Regarding the type of prostheses design, details of the treatment were not frequently present. Almost all of the studies rehabilitated the patients with fixed prostheses and only one was implant supported over denture. However, the effect of splinting was not defined. Splinting dissipates the loads between implants and reduces the stress and influences the results.
Data on peri-implant health were frequently not present in studies. This cannot be excluded as risk factors for peri-implant bone disease. Only Sánchez-Siles et al. [20] reported that 120 implants developed peri-implantitis and the incidence of peri-implantitis for roughened neck implants (2.92%) was much lower than smooth necks (14.41%).

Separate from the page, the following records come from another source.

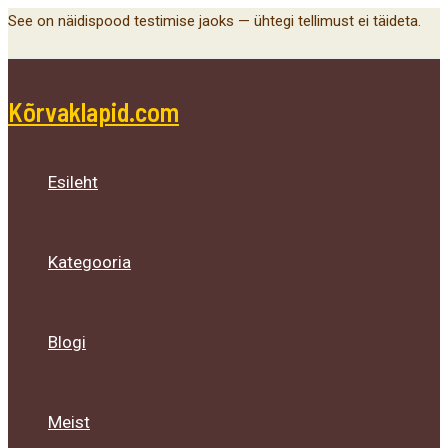
Main
Menu
Menu
Menu
Skip
See on näidispood testimise jaoks — ühtegi tellimust ei täideta.
Menu
Toggle
Toggle
Toggle
to
content
Kõrvaklapid.com
Esileht
Kategooria
Blogi
Meist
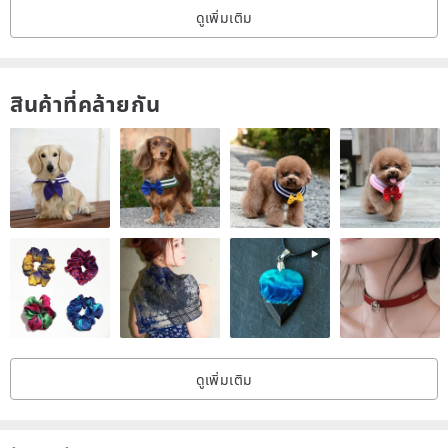
because you're not facing this journey alone.
ดูเพิ่มเติม
There are many, many supporters behind you.
สินค้าที่คล้ายกัน
___________________________________________
Size Guide
Green Label Sizing
S Bust 38 Shoulder 36 Sleeve 14 Waist 35 Length 56
M Bust 41 Shoulder 38 Sleeve 15 Waist 38 Length 57
L Bust 44 Shoulder 41 Sleeve 16 Waist 41 Length 60.5
Black Label Sizing
ดูเพิ่มเติม
S Bust 47 Shoulder 44 Sleeve 20 Length 66
M Bust 51 Shoulder 49 Sleeve 21.5 Length 70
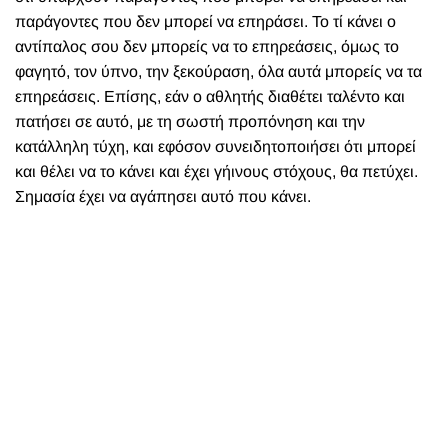
παράγοντες που δεν μπορεί να επηράσει. Το τί κάνει ο
αντίπαλος σου δεν μπορείς να το επηρεάσεις, όμως το
φαγητό, τον ύπνο, την ξεκούραση, όλα αυτά μπορείς να τα
επηρεάσεις. Επίσης, εάν ο αθλητής διαθέτει ταλέντο και
πατήσει σε αυτό, με τη σωστή προπόνηση και την
κατάλληλη τύχη, και εφόσον συνειδητοποιήσει ότι μπορεί
και θέλει να το κάνει και έχει γήινους στόχους, θα πετύχει.
Σημασία έχει να αγάπησει αυτό που κάνει.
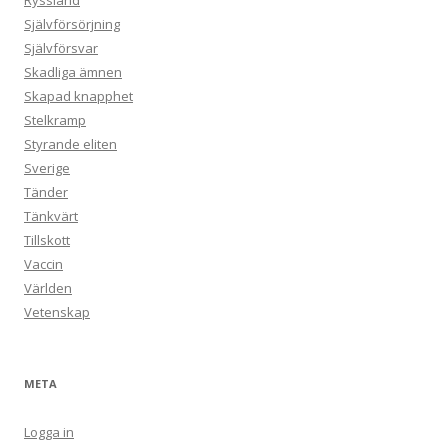
Ryssland
Självförsörjning
Självförsvar
Skadliga ämnen
Skapad knapphet
Stelkramp
Styrande eliten
Sverige
Tänder
Tänkvärt
Tillskott
Vaccin
Världen
Vetenskap
META
Logga in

There is another arguably more insidious source of confounding, however, and that is the method of assessment of MBL. Varying the X-ray exposure parameters of the different manufacturers and measurement tools may account for sources of bias. In the evaluated studies, dental intraoral, panoramic radiographs and maxillofacial CT scans provided an estimate of changes over follow-up intervals. Standardized digital intraoral radiographs were used for radiographic assessment in 10 studies. Likewise, different implant systems and neck designs were included; thus MBL could not be assessed in relation to a standard reference point. Investigating the marginal bone level changes from baseline at each follow-up time point has been suggested. However, only 7 studies reported the radiographic marginal bone changes from baseline.
Considering these limitations, the findings of the current study should be interpreted cautiously. Several other confounding factors influence the survival of implants and thus MBL is not only affected with collar configuration. Grafting, insertion of implants in freshly extracted teeth sockets, various healing periods, occlusion of the opposite arch, angulations of implants, and bone type are among other confounding variables. Prediction of these factors is only applicable when other metaregressions of two other process are performed. Study population has several confounding factors simultaneously and in this regard is considered heterogenic; hence it seems impossible to isolate risk factors as a separate study. Thus, coexistence of other risk factors in population of the study makes the evaluation of one particular risk factor impossible and the lack of control over these factors lowers the potential of definitive result extraction.
5. Conclusion
The result of the present systematic review revealed that marginal bone changes around rough-surfaced microthreaded neck implants were significantly lower than polished and rough-surfaced neck implants. However, considering the limitations of the current study, the results should be interpreted cautiously.
Competing Interests
The authors declare that they have no competing interests.